Mennea won gold at the boycotted 1980 Moscow Olympics, as well as a 4×400 relay bronze. He later admitted using human growth hormone, which was not banned at the time, during his career.
The 200 metres world record of 19.72 seconds set at altitude in Mexico City at the 1979 World Student Games remained unbeaten for 16 years nine months and 11 days and is still the European record.
Michael Johnson finally broke the mark with a time of 19.66 at the 1996 U.S. Olympic trials. The American then took gold at that year’s Atlanta games in 19.32.
Johnson’s record stood for a further 12 years before Jamaican Usain Bolt, now a six-times Olympic gold medallist, claimed it with a time of 19.30 at the 2008 Beijing Olympics and reduced it to 19.19 in Berlin in 2009.

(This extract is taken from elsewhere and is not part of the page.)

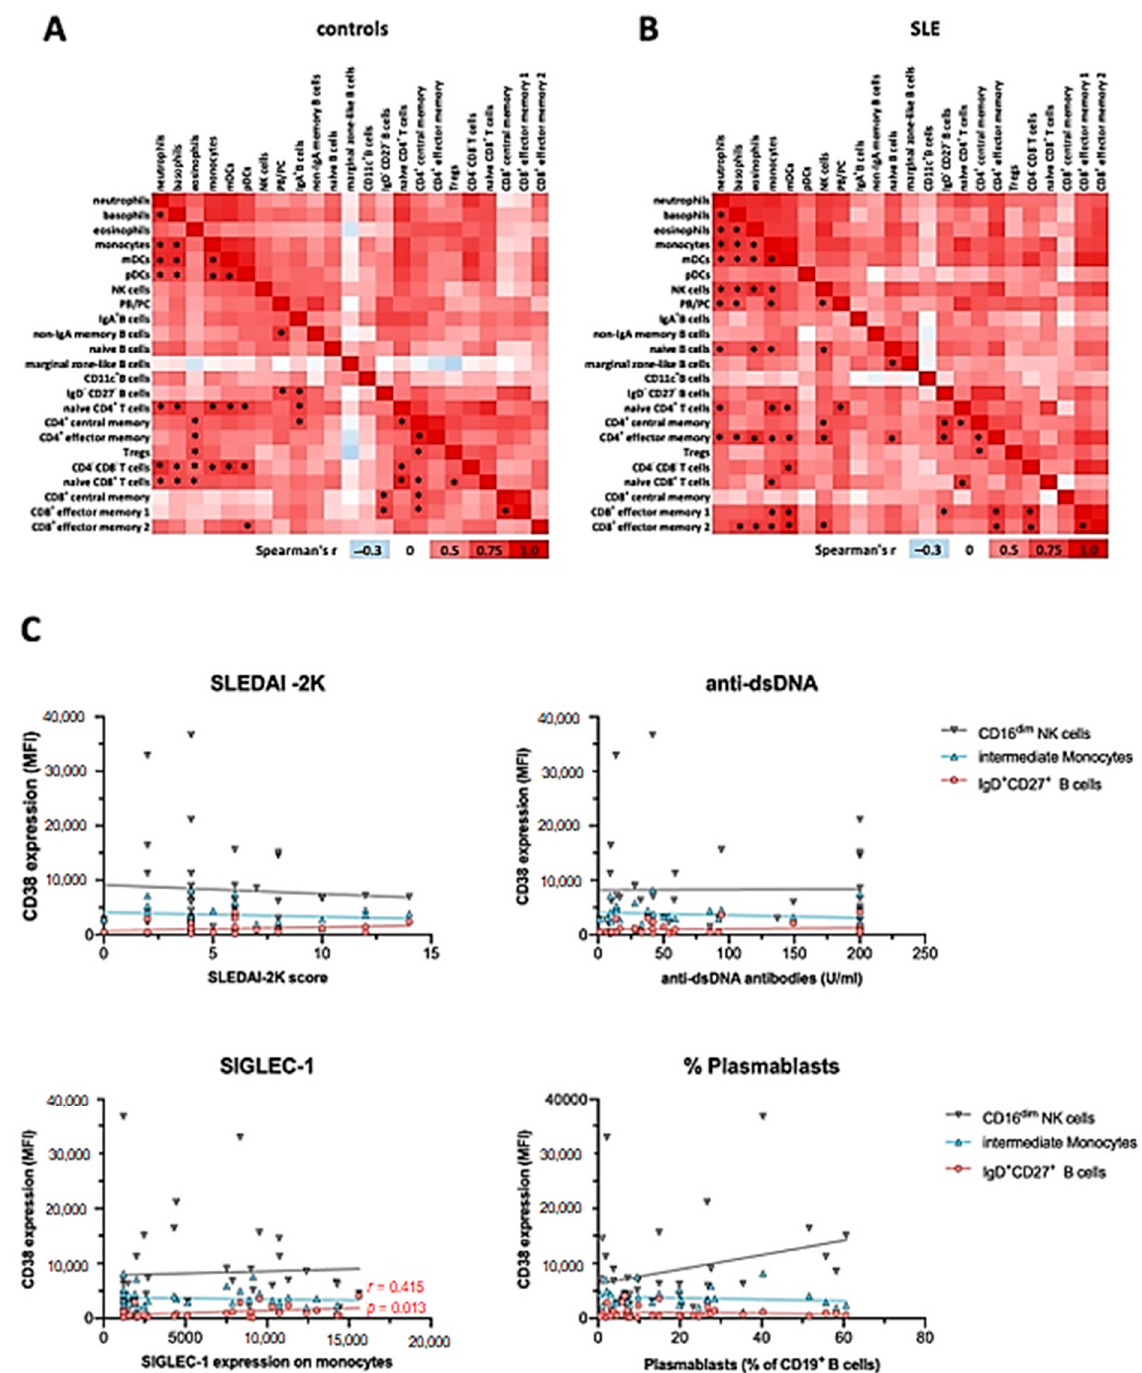
Figure 5. Correlation of CD38 expression levels across major immune cell subsets and with clinical activity. Mean CD38 SI values of immune cell subsets identified in Figures 1–3 were analyzed using Spearman correlation. Red color indicates positive correlation ( r > 0), white indicates no correlation ( r = 0), and blue color indicates negative correlation ( r < 0). * indicates significant correlations with a p value of < 0.001. ( A ) Data of 20 healthy controls. ( B ) Data of 20 SLE patients. ( C ) Spearman correlation of the disease activity score SLEDAI-2K, the immunological disease activity markers dsDNA antibody levels, SIGLEC-1 expression on monocytes, and the percentage of plasmablasts among CD19 + B cells with the CD38 expression on CD16 low NK cells, CD14 ++ CD16 + monocytes, and IgD + CD27 + B cells, based on the flow cytometric analysis of 36 SLE patients.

In the 1980 Olympic 200 final, Mennea beat Britain’s Alan Wells for the gold in a time of 20.19.
The Italian, who had completed his doctorate in political science just two weeks before the Games, competed in five Olympics between 1972 and 1988 and appeared in four consecutive 200 finals.
CONI president Giovanni Malago said Menna’s body would lie in state at the organisation’s Rome headquarters.
A minute’s silence will be held before a soccer friendly between Italy and Brazil in Geneva later on Thursday while CONI ordered flags to be flown at half-mast at all sporting events until Sunday.